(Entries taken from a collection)
= Beginning of Section =

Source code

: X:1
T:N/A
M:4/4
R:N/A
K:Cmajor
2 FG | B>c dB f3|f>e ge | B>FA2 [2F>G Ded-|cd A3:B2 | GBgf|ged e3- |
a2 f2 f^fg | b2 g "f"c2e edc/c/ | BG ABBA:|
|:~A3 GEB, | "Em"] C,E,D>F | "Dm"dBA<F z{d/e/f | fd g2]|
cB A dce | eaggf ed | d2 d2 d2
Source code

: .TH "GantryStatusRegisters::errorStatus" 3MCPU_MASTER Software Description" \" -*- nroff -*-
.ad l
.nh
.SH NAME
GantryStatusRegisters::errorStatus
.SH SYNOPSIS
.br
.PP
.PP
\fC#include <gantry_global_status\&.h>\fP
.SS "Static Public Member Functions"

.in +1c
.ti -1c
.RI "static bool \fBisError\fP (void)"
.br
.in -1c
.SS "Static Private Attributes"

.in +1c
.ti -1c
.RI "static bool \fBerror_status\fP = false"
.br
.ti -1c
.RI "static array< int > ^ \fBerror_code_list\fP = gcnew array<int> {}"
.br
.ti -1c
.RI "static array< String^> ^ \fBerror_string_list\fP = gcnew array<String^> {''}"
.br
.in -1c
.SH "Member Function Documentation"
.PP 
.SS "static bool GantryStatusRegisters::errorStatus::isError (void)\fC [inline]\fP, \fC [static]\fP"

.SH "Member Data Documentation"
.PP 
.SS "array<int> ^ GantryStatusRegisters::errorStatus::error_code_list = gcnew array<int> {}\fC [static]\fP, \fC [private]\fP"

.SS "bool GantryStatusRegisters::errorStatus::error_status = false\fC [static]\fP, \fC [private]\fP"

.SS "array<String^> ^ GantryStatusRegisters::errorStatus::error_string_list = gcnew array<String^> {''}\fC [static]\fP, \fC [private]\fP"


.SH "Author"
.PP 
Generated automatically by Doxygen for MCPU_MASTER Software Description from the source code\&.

= End of Section =

◆ What to do
Starting at the line that contains "bool GantryStatusRegisters::errorStatus::isError (void)\fC", transcribe every line through the last line of the entries above, exactly, and nothing else.

◆ Completed exercise
.SS "static bool GantryStatusRegisters::errorStatus::isError (void)\fC [inline]\fP, \fC [static]\fP"

.SH "Member Data Documentation"
.PP 
.SS "array<int> ^ GantryStatusRegisters::errorStatus::error_code_list = gcnew array<int> {}\fC [static]\fP, \fC [private]\fP"

.SS "bool GantryStatusRegisters::errorStatus::error_status = false\fC [static]\fP, \fC [private]\fP"

.SS "array<String^> ^ GantryStatusRegisters::errorStatus::error_string_list = gcnew array<String^> {''}\fC [static]\fP, \fC [private]\fP"


.SH "Author"
.PP 
Generated automatically by Doxygen for MCPU_MASTER Software Description from the source code\&.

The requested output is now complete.